Stored data entries
■ ■ ■
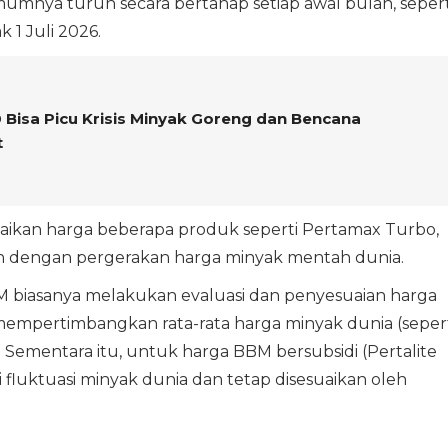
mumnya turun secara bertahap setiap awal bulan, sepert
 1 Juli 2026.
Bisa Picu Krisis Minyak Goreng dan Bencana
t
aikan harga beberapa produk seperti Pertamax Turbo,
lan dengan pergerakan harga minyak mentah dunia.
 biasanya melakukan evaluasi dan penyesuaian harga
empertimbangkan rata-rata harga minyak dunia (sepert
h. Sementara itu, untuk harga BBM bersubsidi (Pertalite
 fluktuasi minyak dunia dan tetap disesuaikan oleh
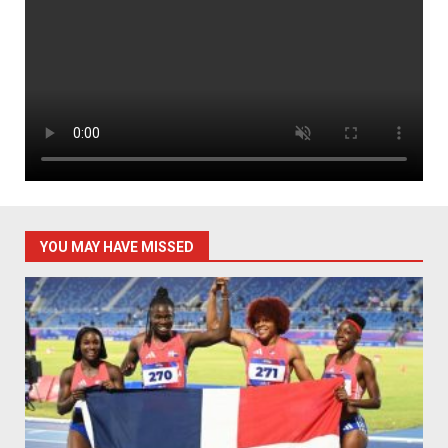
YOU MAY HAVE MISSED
■ ■ ■
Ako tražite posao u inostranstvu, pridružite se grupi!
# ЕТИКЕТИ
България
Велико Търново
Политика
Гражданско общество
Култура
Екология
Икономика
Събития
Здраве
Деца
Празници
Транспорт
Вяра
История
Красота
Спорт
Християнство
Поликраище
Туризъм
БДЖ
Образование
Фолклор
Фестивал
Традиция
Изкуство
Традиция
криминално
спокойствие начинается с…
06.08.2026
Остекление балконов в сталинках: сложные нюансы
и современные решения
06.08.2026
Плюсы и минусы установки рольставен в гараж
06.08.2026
■ ■ ■
• JOB ITEM:
A verbatim reproduction is expected: starting at the line above that has "mumnya turun secara", ending at the line that has "YOU MAY HAVE MISSED", both included, and with no pictures and no other lines.

• RESPONSE:
mumnya turun secara bertahap setiap awal bulan, sepert
 1 Juli 2026.
Bisa Picu Krisis Minyak Goreng dan Bencana
t
aikan harga beberapa produk seperti Pertamax Turbo,
lan dengan pergerakan harga minyak mentah dunia.
 biasanya melakukan evaluasi dan penyesuaian harga
empertimbangkan rata-rata harga minyak dunia (sepert
h. Sementara itu, untuk harga BBM bersubsidi (Pertalite
 fluktuasi minyak dunia dan tetap disesuaikan oleh
YOU MAY HAVE MISSED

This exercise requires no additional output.